しかしその時、魔獣の咆哮が森中に響き渡り木々からは鳥たちが飛び立っていく中、イスカは自分でもアリシアでもない、全く別の声をはっきりとその耳に捉えていた。
『Gravity:Aggravation(グラビティ:アグラベイション)!』
すると突然、イスカたちに向かって走っていた魔獣は徐々にスピードを落とし、ぴたりと止まったかと思うとまるで伏せをする犬のようにずしんとその身を大地へ落とした。
『グアァァァウウウウウゥゥウ!!』
白い毛を異様なまでに逆立たせ、必死にその身を起こそうとする魔獣であったが、その巨大な体の周りの地面にひびが入ったのを見て、イスカはその時ようやく魔獣が何かに押しつぶされているのかと思いついた。

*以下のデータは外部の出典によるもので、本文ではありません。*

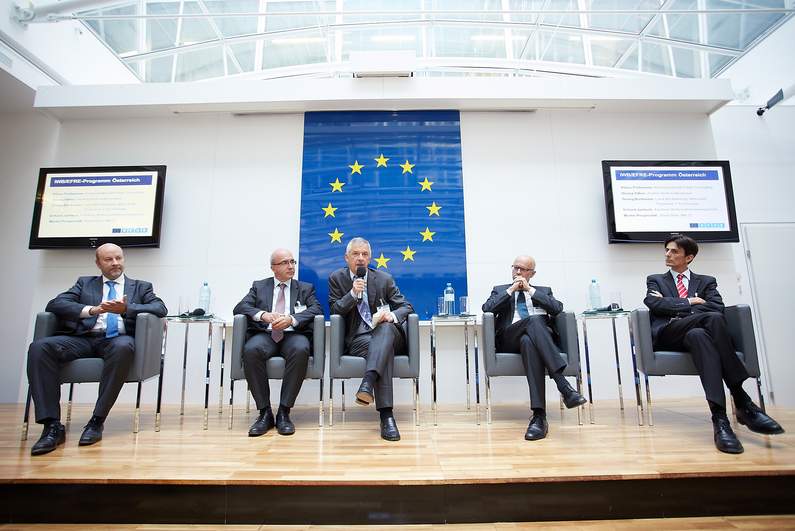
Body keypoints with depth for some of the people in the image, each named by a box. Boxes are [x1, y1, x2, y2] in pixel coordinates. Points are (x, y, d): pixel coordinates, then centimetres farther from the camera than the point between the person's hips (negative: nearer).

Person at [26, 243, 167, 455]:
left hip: (118, 339, -2)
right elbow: (54, 304, 7)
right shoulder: (85, 283, 24)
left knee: (123, 347, -38)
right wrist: (92, 309, -12)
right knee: (39, 347, -26)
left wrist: (126, 308, -14)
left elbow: (161, 309, 2)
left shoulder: (141, 286, 20)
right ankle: (52, 426, -23)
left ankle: (97, 421, -27)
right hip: (85, 338, 2)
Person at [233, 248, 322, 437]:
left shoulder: (305, 288, 19)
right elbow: (240, 307, 6)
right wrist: (263, 314, -15)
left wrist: (291, 319, -17)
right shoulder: (259, 286, 20)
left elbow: (316, 309, 1)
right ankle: (265, 412, -21)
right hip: (265, 334, 1)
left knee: (300, 349, -36)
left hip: (293, 334, -1)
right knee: (251, 350, -33)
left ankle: (284, 412, -25)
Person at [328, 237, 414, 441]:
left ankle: (368, 381, -53)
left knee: (386, 328, -36)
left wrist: (392, 315, -17)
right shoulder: (337, 278, 10)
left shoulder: (385, 278, 11)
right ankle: (386, 414, -42)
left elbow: (406, 306, 7)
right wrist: (353, 293, -14)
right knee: (383, 348, -35)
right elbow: (334, 311, 3)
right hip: (357, 339, -1)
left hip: (388, 334, 2)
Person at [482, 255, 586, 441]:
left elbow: (558, 308, 6)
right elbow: (487, 308, 5)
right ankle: (563, 384, -45)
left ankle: (539, 416, -45)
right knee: (534, 320, -36)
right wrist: (511, 290, 5)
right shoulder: (500, 290, 27)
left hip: (542, 335, 1)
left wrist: (530, 290, 5)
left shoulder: (544, 291, 28)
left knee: (528, 341, -39)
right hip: (510, 339, -1)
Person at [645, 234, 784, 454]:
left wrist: (672, 305, -3)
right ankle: (743, 403, -35)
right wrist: (689, 302, -2)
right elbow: (654, 304, 1)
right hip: (668, 334, -1)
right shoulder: (655, 280, 23)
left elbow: (717, 307, 3)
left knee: (698, 335, -38)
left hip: (696, 331, 1)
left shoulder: (706, 281, 25)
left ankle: (720, 418, -42)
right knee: (712, 318, -33)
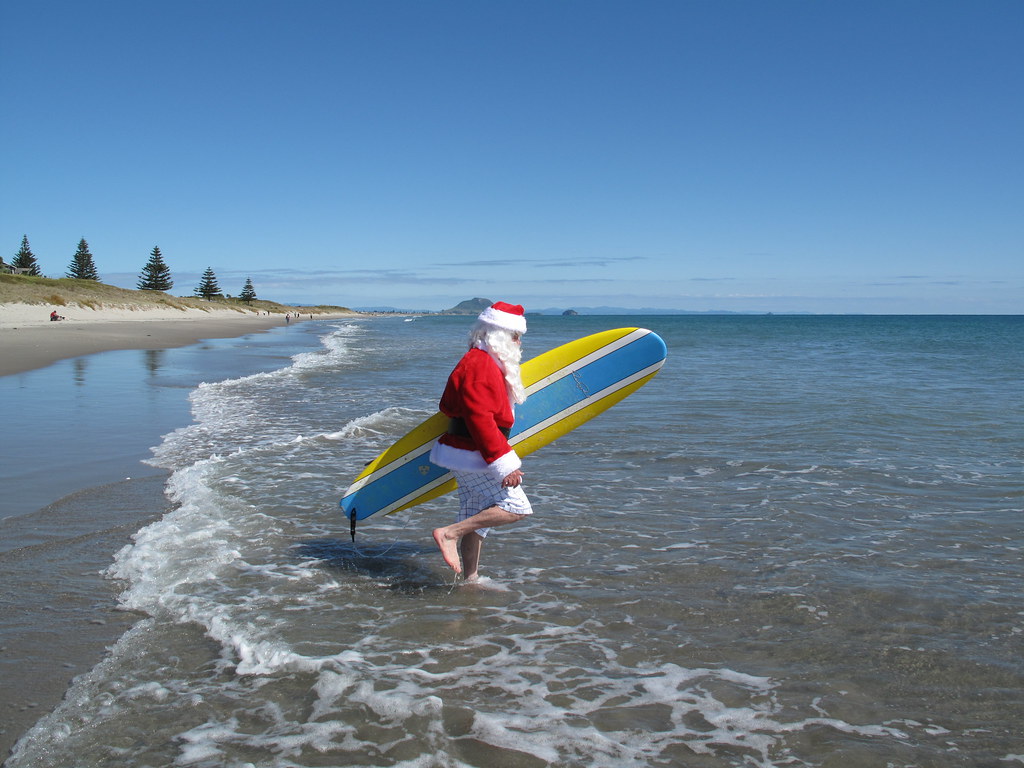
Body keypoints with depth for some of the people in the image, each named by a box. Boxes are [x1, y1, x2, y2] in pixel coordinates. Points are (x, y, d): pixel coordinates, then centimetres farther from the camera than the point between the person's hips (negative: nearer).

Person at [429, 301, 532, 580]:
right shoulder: (479, 365, -17)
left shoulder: (484, 362, 17)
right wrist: (505, 465, -25)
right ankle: (449, 533, -12)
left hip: (466, 454, 11)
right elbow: (480, 421, -25)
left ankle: (470, 579, 24)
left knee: (477, 519, 15)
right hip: (473, 455, -11)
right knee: (516, 507, -11)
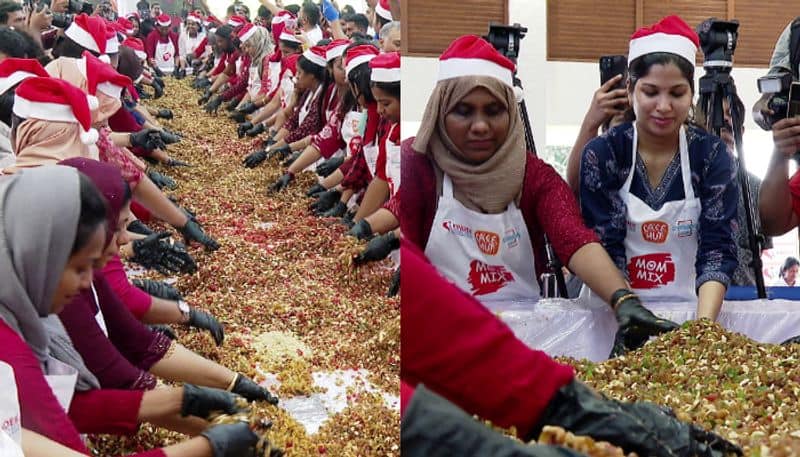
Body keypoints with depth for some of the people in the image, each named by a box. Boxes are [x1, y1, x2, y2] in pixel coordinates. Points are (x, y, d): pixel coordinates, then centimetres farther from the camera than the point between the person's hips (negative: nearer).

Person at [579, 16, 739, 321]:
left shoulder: (713, 156, -2)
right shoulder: (601, 155, -4)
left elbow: (718, 249, -9)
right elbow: (604, 249, -9)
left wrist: (703, 324, -25)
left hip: (692, 308, 1)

すると魔獣の後ろからひょっこりと、白と紺の色をしたローブを身に纏った女性が、右手に持った杖の先に詠唱紋を輝かせながらイスカたちに向かって声を掛けた。
「どうやら無事のようですね」
「遅くなって申し訳ありませんでした」
にこにこと笑みを浮かべながら話しかけてくる女性は、ゆっくりとした足運びで魔獣の前まで歩いていき、再び口を開いた。
「もうすぐこちらに警邏隊の方たちがやってきます」
「あなた達は安心して休んでいてください」
「私達・・・助かった、の?」
「えぇ、もう大丈夫ですよ」
優しそうに微笑を湛える女性の言葉を聞き、張り詰めていた糸が切れたようにアリシアはイスカの元で気を失った。
「あ、シア?」
「眠ってしまったようですね。」
「貴方を探してずっと走り回っていたのでしょう?」
「そう、ですね」
静かに語りかけるように紡がれる女性の声は、まるで子守唄のようにイスカには聞こえ、次第に瞼が重たくなっていく感じを覚えた。
「疲れたでしょう、どうか貴方も休んでいてください」
「あぁ・・・そうさせてもらう・・・」
「私はこの子を止めましょう」
女性の言葉に頷いたイスカは、アリシアのそばで寄り添うように横になり、次第にやってくる睡魔にその身を委ね始めた。
すると、再び森の中に声が響き渡った。
『Aqua Void!』
女性は大きく叫ぶと、杖の先の詠唱紋はそのままに、新たに左手の先に別の詠唱紋を作り、大きな水の塊を未だ地面へとひれ伏す魔獣の顔の周りへと発現させた。
『グガッボッボゴバッ!?』
酸素を奪われ苦しそうにもだえる魔獣はずしずしと辺りを振動させていたが、次第にその力も弱まり、数秒後にはその巨体をぴくりとも動かさなくなった。
「これで終了です」
そういうと、女性は同時に詠唱紋を破棄し、それと同時に魔獣の背中が少しだけふわりと浮き、顔を覆っていた水もぱしゃんという音を立てて地面へと飛び散った。
「・・・すげぇ・・・」
薄れ行く意識の中、イスカもしっかりと魔獣が動かなくなる瞬間を目撃した。
あまりの疲れから、瞳をゆっくりと閉じていくイスカには魔獣の体がどんどん小さくなっていくような錯覚を覚えたが、すでにそれを確かめることが出来ないほど、イスカの意識は昏睡していた。
「・・・良く頑張りましたね」
そして頬に感じる優しい感触を最後に、イスカは深い闇の中へと意識を落としていったのだった。